Table 3 illustrates the air permeability of the treated fabric. It is regarded as a significant factor in the treated textiles’ breathability. Along with the data shown in the table, it is evident that the treated fabrics had slightly lower air permeability values. This may have been related to the different treatments of coating covering open interstices [45]. Furthermore, the swelling of hydrophilic cotton could have altered the fabric’s porosity and thickness, causing a reduction in the treated fabrics’ air permeability [46].

5. Conclusions

Essential oils are compounds of great importance. In this study, we considered the inclusion complexes between four different essential oils and β-CD, aiming to increase the wash resistance of antibacterial cotton fabric. Two different successful treatments of the cotton fabric were developed for enhancing the inclusion complexes’ bonding.
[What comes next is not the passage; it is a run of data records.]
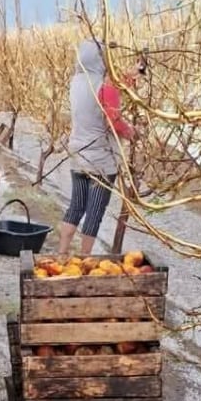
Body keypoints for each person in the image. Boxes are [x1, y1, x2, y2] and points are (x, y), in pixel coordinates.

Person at [57, 39, 139, 256]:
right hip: (101, 160)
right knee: (94, 212)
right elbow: (114, 119)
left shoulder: (76, 82)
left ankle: (61, 253)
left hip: (79, 155)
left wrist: (133, 74)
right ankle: (84, 258)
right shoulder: (105, 84)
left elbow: (111, 90)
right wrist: (132, 133)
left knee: (76, 207)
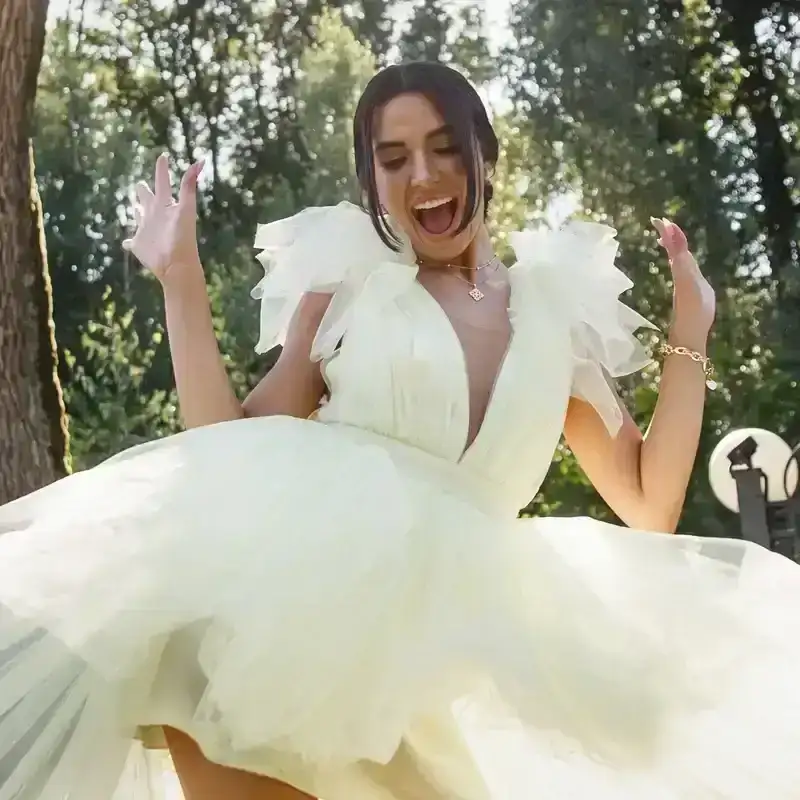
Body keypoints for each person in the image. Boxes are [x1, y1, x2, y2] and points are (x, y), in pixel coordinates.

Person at [0, 61, 799, 800]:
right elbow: (225, 444)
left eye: (447, 148)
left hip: (435, 654)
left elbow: (650, 502)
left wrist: (691, 329)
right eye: (394, 158)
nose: (424, 175)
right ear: (372, 178)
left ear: (488, 153)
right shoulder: (351, 288)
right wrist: (181, 280)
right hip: (286, 625)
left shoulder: (556, 314)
The results indicate that the pad-batch method (2) was more efficient than the pad-dry-cure method (1). For scent intensity, the order of oils used was as follows: β-CD/Lavender ˃ β-CD/Lemon ˃ β-CD/Rosemary ˃ β-CD/Salvia. Moreover, all treated samples had higher durable antibacterial efficiency for Gram-positive than Gram-negative bacteria, and varied according to the nature of the EOs. It followed the order: β-CD/Lavender ˃ β-CD/Rosemary~β-CD/Lemon ˃ β-CD/Salvia. The mechanical properties of the treated samples were slightly affected. The outcome of this study is an innovation that may be used to develop customized aroma fabrics and provide new insight into both finishing textiles with fragrances and medical research.